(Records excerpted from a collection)
★ ★ ★
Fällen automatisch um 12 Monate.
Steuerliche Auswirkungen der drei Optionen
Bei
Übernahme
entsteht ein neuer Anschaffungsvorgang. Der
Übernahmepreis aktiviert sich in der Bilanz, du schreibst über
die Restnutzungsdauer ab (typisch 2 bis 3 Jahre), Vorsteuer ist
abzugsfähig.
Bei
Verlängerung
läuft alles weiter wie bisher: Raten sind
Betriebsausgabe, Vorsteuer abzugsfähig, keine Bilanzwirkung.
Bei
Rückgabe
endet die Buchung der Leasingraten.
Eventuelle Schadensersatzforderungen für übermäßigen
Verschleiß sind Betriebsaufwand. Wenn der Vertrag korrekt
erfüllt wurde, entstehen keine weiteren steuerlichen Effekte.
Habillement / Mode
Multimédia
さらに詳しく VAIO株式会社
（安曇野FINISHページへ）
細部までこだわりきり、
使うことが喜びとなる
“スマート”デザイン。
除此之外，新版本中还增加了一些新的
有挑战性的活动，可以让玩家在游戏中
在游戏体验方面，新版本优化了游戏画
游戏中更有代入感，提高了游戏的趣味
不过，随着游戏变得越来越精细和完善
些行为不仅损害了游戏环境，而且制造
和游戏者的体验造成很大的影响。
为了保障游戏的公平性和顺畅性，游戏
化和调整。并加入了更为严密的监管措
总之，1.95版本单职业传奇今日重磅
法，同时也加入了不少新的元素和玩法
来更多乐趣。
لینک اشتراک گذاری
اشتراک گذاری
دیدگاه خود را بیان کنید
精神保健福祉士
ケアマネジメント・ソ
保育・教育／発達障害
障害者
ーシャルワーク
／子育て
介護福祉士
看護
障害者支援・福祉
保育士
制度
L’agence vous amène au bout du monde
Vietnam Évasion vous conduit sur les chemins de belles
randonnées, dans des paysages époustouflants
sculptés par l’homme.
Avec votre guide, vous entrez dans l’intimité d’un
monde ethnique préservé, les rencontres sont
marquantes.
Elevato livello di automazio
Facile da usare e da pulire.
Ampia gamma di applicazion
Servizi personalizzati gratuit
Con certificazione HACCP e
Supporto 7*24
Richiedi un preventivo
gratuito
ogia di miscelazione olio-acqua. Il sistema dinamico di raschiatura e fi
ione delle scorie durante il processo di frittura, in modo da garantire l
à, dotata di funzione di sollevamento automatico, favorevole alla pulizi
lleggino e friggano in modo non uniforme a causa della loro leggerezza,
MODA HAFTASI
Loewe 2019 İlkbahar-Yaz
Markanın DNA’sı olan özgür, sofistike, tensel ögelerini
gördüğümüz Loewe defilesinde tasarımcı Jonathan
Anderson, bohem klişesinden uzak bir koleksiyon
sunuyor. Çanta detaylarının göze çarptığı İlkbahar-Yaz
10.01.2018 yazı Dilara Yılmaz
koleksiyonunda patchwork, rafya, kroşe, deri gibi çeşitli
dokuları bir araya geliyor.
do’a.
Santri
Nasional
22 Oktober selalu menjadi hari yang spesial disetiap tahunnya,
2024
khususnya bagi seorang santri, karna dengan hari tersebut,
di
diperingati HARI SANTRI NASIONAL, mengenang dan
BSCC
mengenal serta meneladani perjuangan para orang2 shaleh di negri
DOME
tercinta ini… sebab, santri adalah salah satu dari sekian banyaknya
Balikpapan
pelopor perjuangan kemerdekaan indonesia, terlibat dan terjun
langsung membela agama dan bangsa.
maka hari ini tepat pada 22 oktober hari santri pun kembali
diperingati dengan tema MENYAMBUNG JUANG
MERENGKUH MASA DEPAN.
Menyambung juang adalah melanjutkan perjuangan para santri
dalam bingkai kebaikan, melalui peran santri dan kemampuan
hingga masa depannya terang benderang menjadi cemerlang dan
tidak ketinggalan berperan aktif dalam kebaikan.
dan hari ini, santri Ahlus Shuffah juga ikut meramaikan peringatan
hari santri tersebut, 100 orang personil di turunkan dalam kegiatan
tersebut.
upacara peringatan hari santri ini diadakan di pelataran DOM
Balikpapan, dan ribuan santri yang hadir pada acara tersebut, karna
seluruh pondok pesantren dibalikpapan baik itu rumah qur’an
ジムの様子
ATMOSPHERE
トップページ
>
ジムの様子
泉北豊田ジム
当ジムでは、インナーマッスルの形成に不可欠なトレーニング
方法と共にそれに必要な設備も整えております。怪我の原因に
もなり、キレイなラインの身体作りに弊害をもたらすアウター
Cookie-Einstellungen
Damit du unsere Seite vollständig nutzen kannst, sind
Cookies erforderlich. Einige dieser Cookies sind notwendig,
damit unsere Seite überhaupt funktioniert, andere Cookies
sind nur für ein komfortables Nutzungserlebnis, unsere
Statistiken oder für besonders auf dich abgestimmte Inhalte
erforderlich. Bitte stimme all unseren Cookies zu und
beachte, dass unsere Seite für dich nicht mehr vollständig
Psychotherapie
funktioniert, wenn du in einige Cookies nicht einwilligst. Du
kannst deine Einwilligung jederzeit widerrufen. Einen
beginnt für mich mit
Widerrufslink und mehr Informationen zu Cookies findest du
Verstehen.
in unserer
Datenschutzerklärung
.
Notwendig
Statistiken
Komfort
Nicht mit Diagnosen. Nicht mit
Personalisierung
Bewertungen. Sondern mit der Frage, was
★ ★ ★
● **Task requirements**:
Look through the records above and please copy every line in which the string "funktioniert" occurs.

● **Exercise response**:
damit unsere Seite überhaupt funktioniert, andere Cookies
funktioniert, wenn du in einige Cookies nicht einwilligst. Du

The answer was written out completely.